There has been considerable interest in recent years in the role of gene×environment (G×E) interactions in the aetiology of psychiatric disorders. While the fact that genetic effects may moderate the effects of environmental exposure is widely accepted, and supported by family and twin studies, there is controversy regarding the degree of evidence for specific G×E interactions reported in the literature. Here the various reasons for this ongoing controversy, and the extent to which this debate has polarised the field of G×E research, are discussed.

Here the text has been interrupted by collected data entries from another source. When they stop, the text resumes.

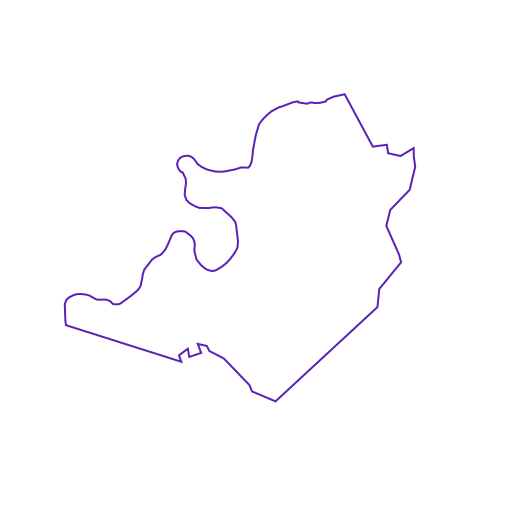 outline of Henderson, Kentucky, United States of America, rotated 320°
{"feature_id": "52423323B87544132972679", "entity_name": "Henderson", "entity_type": "district", "adm_level": 2, "iso_a3": "USA", "parent_name": "United States of America", "parent_adm1": "Kentucky", "projection": "mercator", "projection_center": [-87.608, 37.807], "detail": "fine", "context": "isolated", "style": "outline", "palette": "violet", "viewbox_px": 512, "rotation_deg": 320, "n_neighbors": 0, "source": "geoboundaries", "source_scale": "gbopen_adm2", "svg_char_len": 2114}
<svg xmlns="http://www.w3.org/2000/svg" viewBox="0 0 512 512"><g transform="rotate(320 256 256)"><path d="M316.2,373.2L329.2,360.5L363.1,354.1L366.5,346.8L375.2,316.7L388.4,307.0L416.2,304.1L435.3,290.0L441.1,280.9L446.1,274.7L431.0,272.3L423.3,262.2L427.7,254.9L415.8,247.3L427.9,189.1L417.8,183.8L411.0,181.9L409.6,182.0L408.9,182.5L403.4,179.8L398.9,176.2L397.7,174.6L395.6,172.9L393.7,172.6L392.5,171.6L387.5,165.9L387.3,165.6L387.6,164.7L387.4,164.5L387.2,164.3L382.9,161.9L376.5,159.7L370.8,157.7L369.9,157.0L360.7,155.1L354.9,155.1L350.1,155.5L343.7,156.8L342.2,157.6L341.8,157.8L333.5,163.3L321.4,173.2L319.0,175.8L312.8,181.3L309.1,183.1L306.8,183.3L301.7,178.7L295.2,176.0L286.9,171.4L285.3,170.4L283.7,169.3L279.1,165.1L275.3,160.1L273.8,157.7L271.7,153.1L270.4,147.7L270.9,142.0L270.2,138.2L268.3,135.4L266.4,134.0L263.7,132.6L262.5,132.3L261.4,132.1L259.6,132.3L257.4,133.0L254.7,134.7L253.3,137.3L252.5,140.1L252.5,142.9L253.5,144.7L251.9,151.5L249.2,155.2L244.2,159.7L240.6,163.4L238.7,168.4L239.0,172.3L240.3,176.2L242.0,180.1L243.7,182.9L250.6,188.9L254.4,191.2L257.2,193.6L260.4,197.4L262.2,210.9L262.0,216.7L260.4,219.9L251.7,233.1L248.3,236.6L246.6,238.0L241.0,240.1L234.7,241.6L228.9,242.4L223.5,242.3L216.9,241.3L213.5,240.1L211.7,238.1L209.6,234.8L208.7,231.6L208.0,227.4L208.2,220.4L211.8,213.0L213.1,211.2L215.6,208.9L217.1,207.0L218.3,204.8L219.1,201.6L219.0,198.6L217.8,192.8L217.0,191.1L214.1,188.4L211.6,186.6L208.9,185.6L206.8,185.4L204.3,186.2L197.1,189.9L197.0,190.0L191.3,192.5L187.1,193.5L183.8,193.8L178.2,192.2L174.2,191.9L161.4,194.7L156.4,198.1L155.2,199.4L149.0,204.3L147.4,205.2L145.2,205.8L144.8,205.9L142.3,206.2L134.9,206.2L121.8,205.3L119.9,204.7L117.5,202.9L115.7,201.0L115.4,200.2L115.4,197.1L113.6,193.9L113.1,193.0L106.4,187.5L105.5,186.0L103.0,179.3L101.5,176.9L97.5,172.6L94.7,170.4L91.2,168.7L85.9,167.5L82.7,167.8L78.8,169.7L69.0,182.2L65.9,186.8L130.8,289.0L133.1,282.6L144.2,283.2L140.0,290.4L151.7,295.0L154.9,285.9L160.5,293.3L159.2,298.8L165.5,313.8L168.0,350.7L165.9,357.2L177.5,379.9L316.2,373.2Z" fill="none" stroke="#5b21b6" stroke-width="2"/></g></svg>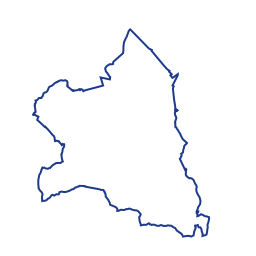 Piatra-Neamt, Neamt, Romania (Robinson projection), rotated 280°
{"feature_id": "2599482B9055838557903", "entity_name": "Piatra-Neamt", "entity_type": "district", "adm_level": 2, "iso_a3": "ROU", "parent_name": "Romania", "parent_adm1": "Neamt", "projection": "robinson", "projection_center": [26.355, 46.921], "detail": "fine", "context": "isolated", "style": "outline", "palette": "blue", "viewbox_px": 256, "rotation_deg": 280, "n_neighbors": 0, "source": "geoboundaries", "source_scale": "gbopen_adm2", "svg_char_len": 5623}
<svg xmlns="http://www.w3.org/2000/svg" viewBox="0 0 256 256"><g transform="rotate(280 128 128)"><path d="M88.7,200.9L89.3,199.5L89.5,198.5L89.5,198.0L89.1,197.2L89.3,196.9L89.6,196.0L89.8,195.7L90.3,194.7L91.0,194.0L91.1,193.6L91.4,193.4L92.5,192.9L95.2,192.6L97.4,192.6L97.8,192.1L97.1,191.6L96.7,191.5L106.6,184.4L107.9,185.1L109.0,185.2L109.5,185.5L110.7,185.5L111.8,184.8L113.0,186.1L113.8,186.4L115.9,186.2L118.4,186.6L118.6,186.5L120.0,186.5L121.7,187.5L122.7,188.4L123.1,188.6L123.5,188.7L126.5,183.9L129.7,181.3L131.3,180.5L133.2,178.6L134.5,177.7L135.8,176.1L137.0,175.5L137.1,175.4L137.3,174.4L137.8,174.4L138.7,174.1L139.7,174.0L140.7,173.8L141.3,173.4L142.0,173.5L142.4,173.3L146.0,173.9L147.7,173.2L148.0,172.8L149.0,172.2L150.9,171.5L152.4,171.6L153.2,173.2L154.0,173.8L154.6,172.6L154.2,172.5L154.3,172.3L154.6,171.7L154.4,171.5L154.3,171.2L156.6,171.0L164.5,168.3L174.6,165.4L176.4,165.5L177.0,165.8L177.3,165.5L177.6,164.5L188.4,167.8L188.8,167.8L189.7,167.7L185.1,163.2L185.2,162.8L186.3,161.8L187.2,161.1L187.0,160.9L187.3,160.6L188.6,161.7L190.6,158.7L191.5,159.0L192.5,156.6L196.1,152.0L208.2,137.7L209.0,137.9L209.9,134.8L225.5,113.1L225.3,112.8L223.7,111.9L217.4,110.8L215.5,110.1L211.9,109.2L208.0,109.3L203.5,110.0L200.8,110.1L190.8,102.2L190.0,102.0L188.5,102.2L188.2,101.7L187.9,100.9L187.6,98.8L185.6,96.6L183.9,95.6L183.0,95.2L182.1,95.3L181.2,95.9L180.0,96.3L179.3,97.1L178.7,98.0L177.7,98.6L177.5,99.1L176.2,100.1L175.3,101.1L175.1,101.6L174.8,101.6L172.7,101.7L173.0,92.3L165.5,96.1L164.0,93.0L157.8,79.5L156.5,77.6L157.5,77.0L157.8,76.6L158.1,75.3L157.9,74.5L158.0,73.8L157.9,73.6L157.0,74.3L156.9,74.2L157.3,73.3L157.2,72.7L156.4,71.3L155.6,69.0L155.7,67.5L155.0,67.6L155.0,67.3L155.0,67.1L156.6,64.5L158.2,61.5L158.9,60.7L159.9,61.2L160.2,60.9L160.8,60.6L161.8,60.7L163.5,59.9L164.2,57.9L163.7,56.9L163.4,56.1L163.4,55.1L163.5,54.7L163.3,53.5L163.0,53.0L163.0,52.8L162.2,51.8L161.8,50.9L161.0,50.5L160.8,49.8L160.4,49.5L160.2,49.0L159.3,47.9L157.7,46.9L157.0,46.2L156.2,45.4L155.5,44.2L154.7,43.3L153.7,42.9L151.4,42.5L150.5,42.1L149.4,41.5L148.8,40.7L148.5,39.9L147.6,38.9L146.9,38.7L145.0,38.6L143.5,37.7L142.5,37.5L142.3,36.8L142.2,35.4L141.7,34.8L140.7,34.3L139.7,33.6L139.1,32.7L139.0,32.2L137.4,32.9L136.0,32.4L135.2,32.4L135.2,32.1L134.6,32.2L133.7,32.2L132.6,32.7L127.8,34.2L126.7,32.9L125.5,32.6L124.9,32.2L124.4,32.4L124.4,32.7L125.0,34.2L124.5,34.7L124.2,35.3L123.6,37.8L120.2,37.2L116.7,42.8L114.5,45.9L114.4,46.3L114.8,46.5L114.3,47.2L113.8,47.8L112.4,49.7L107.7,55.4L107.4,56.2L105.8,57.4L104.8,57.6L102.6,58.3L102.8,58.7L102.6,59.0L103.0,59.5L103.0,60.3L103.1,60.5L102.9,61.1L103.0,61.2L102.9,61.6L103.0,61.9L102.8,62.5L102.2,62.7L100.2,65.4L99.7,65.7L100.2,66.2L100.5,66.3L100.4,66.4L100.6,66.5L100.7,66.8L101.0,67.8L100.6,68.1L98.5,68.3L98.3,68.1L97.3,67.9L96.9,67.6L95.7,67.4L92.9,67.5L92.2,67.3L91.2,67.3L90.8,67.0L90.4,66.9L89.2,67.4L88.4,67.5L84.8,68.9L83.7,69.6L83.3,69.0L82.2,68.0L81.8,67.4L81.5,65.6L81.1,63.5L80.8,63.1L78.4,60.4L75.0,58.1L75.0,57.5L73.9,56.2L74.0,54.8L73.9,53.8L74.4,52.3L74.1,52.0L74.0,51.5L74.1,51.1L74.3,50.7L74.2,50.6L73.9,50.4L73.0,50.4L72.1,50.0L71.4,50.1L70.1,49.8L69.1,49.8L66.3,48.8L61.1,48.7L56.6,49.5L54.1,50.3L53.4,50.3L52.2,51.2L51.0,52.4L49.8,54.1L48.2,55.3L47.1,55.4L45.9,55.2L42.5,55.8L41.2,56.2L41.6,56.8L41.7,58.4L42.6,59.9L43.5,60.8L44.5,61.4L44.8,62.0L45.6,62.9L46.2,63.3L48.1,64.2L49.0,65.0L49.1,65.7L48.6,67.1L50.3,68.9L50.4,70.2L50.6,71.2L51.2,71.6L52.8,71.6L53.3,72.5L53.9,73.7L53.8,75.7L54.0,77.3L54.7,78.9L56.0,81.3L57.8,83.4L58.2,84.6L58.5,85.0L60.2,86.4L60.6,87.4L61.4,88.4L61.7,89.4L61.9,89.8L62.6,90.1L63.3,95.2L63.1,96.2L62.9,96.1L62.8,97.1L62.7,110.3L62.4,111.7L62.4,112.6L62.7,114.3L62.5,114.7L61.1,116.0L61.0,115.8L58.9,117.4L58.3,117.6L57.8,117.6L57.5,117.8L56.5,118.0L56.1,118.4L55.5,119.3L54.6,120.1L53.7,121.1L51.0,123.1L49.6,123.6L49.2,124.0L48.5,127.6L47.8,129.9L47.4,130.5L46.9,131.2L46.3,131.6L45.8,131.7L44.5,131.8L45.0,133.5L45.4,134.1L46.1,134.7L46.5,137.5L46.5,138.3L46.9,139.1L47.8,140.2L48.0,141.7L48.3,142.3L48.8,143.0L48.9,143.6L48.4,146.0L48.1,148.1L48.3,150.8L48.1,151.9L47.7,152.6L45.9,154.8L45.2,155.5L44.4,155.4L43.6,155.2L42.4,154.5L39.4,155.2L36.7,156.5L35.5,157.3L34.4,157.5L34.9,159.1L35.6,160.6L35.6,161.5L35.6,162.2L36.0,163.0L37.5,164.6L37.7,165.2L37.7,165.6L37.3,166.0L36.9,166.3L36.9,167.6L36.6,168.2L37.0,168.9L37.3,169.9L37.3,170.8L36.8,173.3L36.9,175.0L37.2,175.7L38.2,177.5L38.2,178.0L37.9,178.5L37.8,180.4L38.1,181.9L38.5,183.3L39.0,184.0L39.1,184.8L39.1,186.2L39.3,187.8L38.4,189.2L37.7,191.6L36.8,192.7L36.1,193.2L35.3,194.4L34.9,194.7L34.8,195.5L34.4,196.2L34.0,196.7L33.9,197.6L32.9,199.3L31.2,200.7L30.6,201.0L32.0,204.9L32.1,205.9L32.3,206.2L32.4,206.6L32.1,208.5L32.2,209.3L32.8,210.0L33.6,211.2L36.5,211.2L37.1,211.1L41.2,212.0L41.8,211.9L42.7,211.2L43.1,211.0L43.5,211.0L43.7,211.4L43.7,212.3L43.9,212.7L44.6,213.4L44.6,213.6L42.5,214.8L42.6,215.7L42.7,216.3L42.7,216.5L41.3,217.7L40.7,218.1L39.6,218.3L36.4,220.0L34.6,220.1L36.0,222.9L36.7,223.8L37.2,223.9L40.2,223.9L41.8,223.7L43.7,223.8L44.8,223.6L46.0,223.2L46.4,223.1L49.1,223.5L51.5,223.6L53.5,223.5L54.0,223.3L54.4,223.0L54.3,222.2L54.6,220.9L54.5,219.3L54.7,218.5L54.9,217.9L55.2,217.5L55.8,215.0L53.7,212.7L53.2,211.6L54.8,211.5L55.6,210.8L56.0,210.5L56.4,211.0L57.3,211.7L57.8,211.7L57.2,210.5L57.3,210.3L57.5,210.1L58.1,210.1L59.9,210.7L61.2,210.7L62.7,211.0L63.8,211.6L64.9,212.0L66.0,212.2L68.3,212.1L69.9,211.6L71.0,211.0L72.1,210.6L74.6,208.3L77.2,206.6L78.5,206.1L79.8,205.8L80.5,205.8L81.8,206.0L83.4,205.2L84.7,203.9L88.1,201.6L88.7,200.9Z" fill="none" stroke="#1e3a8a" stroke-width="2"/></g></svg>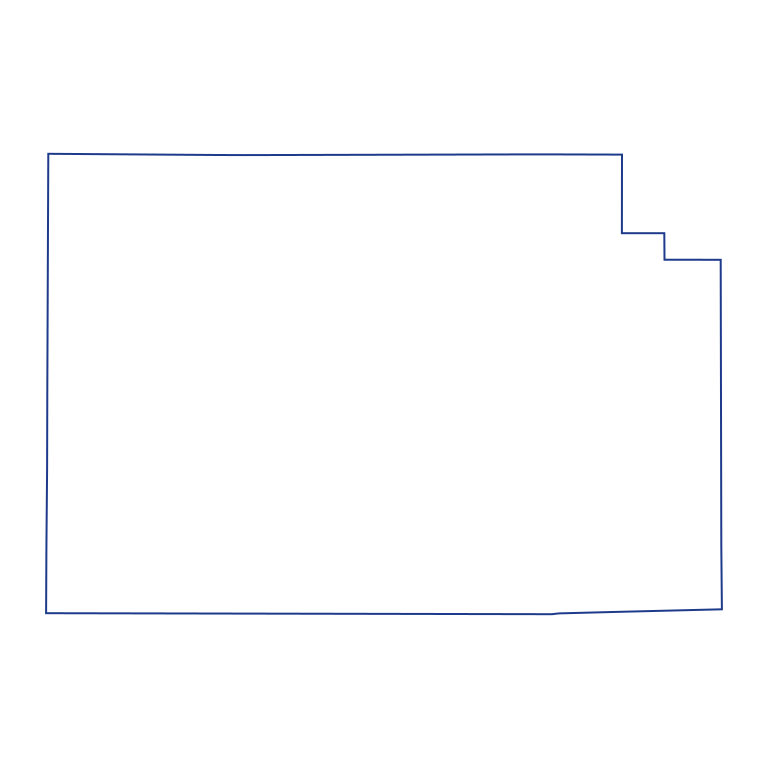 Clinton, Indiana, United States of America
{"feature_id": "52423323B28494216469443", "entity_name": "Clinton", "entity_type": "district", "adm_level": 2, "iso_a3": "USA", "parent_name": "United States of America", "parent_adm1": "Indiana", "projection": "robinson", "projection_center": [-86.427, 40.305], "detail": "fine", "context": "isolated", "style": "outline", "palette": "blue", "viewbox_px": 768, "rotation_deg": 0, "n_neighbors": 0, "source": "geoboundaries", "source_scale": "gbopen_adm2", "svg_char_len": 362}
<svg xmlns="http://www.w3.org/2000/svg" viewBox="0 0 768 768"><path d="M721.3,545.8L720.7,259.8L664.5,259.7L664.3,233.2L621.9,233.2L622.0,154.6L551.2,154.4L523.0,154.4L243.6,155.1L217.6,155.0L48.3,153.8L47.3,391.1L47.1,469.0L46.4,548.5L46.1,613.2L551.9,614.2L558.8,613.4L608.4,612.1L721.9,609.3L721.3,545.8Z" fill="none" stroke="#1e3a8a" stroke-width="2"/></svg>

A number of relevant factors influencing the weight of evidence for specific G×E interactions will be discussed, including the degree of stringency employed in the definition of “replication”, the impact of different statistical models used to test for these interactions, and the statistical power of individual studies. In only a minority of studies is a replication reported that is qualitatively comparable to that in the original report, which may or may not mean that the original finding was spurious. Given reasonable assumptions regarding likely genetic and environmental effects, simulations indicate that many published studies may be underpowered, suggesting that some positive results for widely reported G×E interactions may indeed be compatible with chance findings.

Many difficulties arise from the use of existing datasets, which obscures whether different findings across studies are due to characteristics of the data (eg, questionnaire vs interview measures, sample characteristics), genuine effect heterogeneity, or simply chance. A further difficulty is the temptation to mine datasets for nominally significant results, which raises the risk of spurious findings (further exacerbated when interaction effects in the absence of main effects are observed). Recommendations for future studies will be discussed.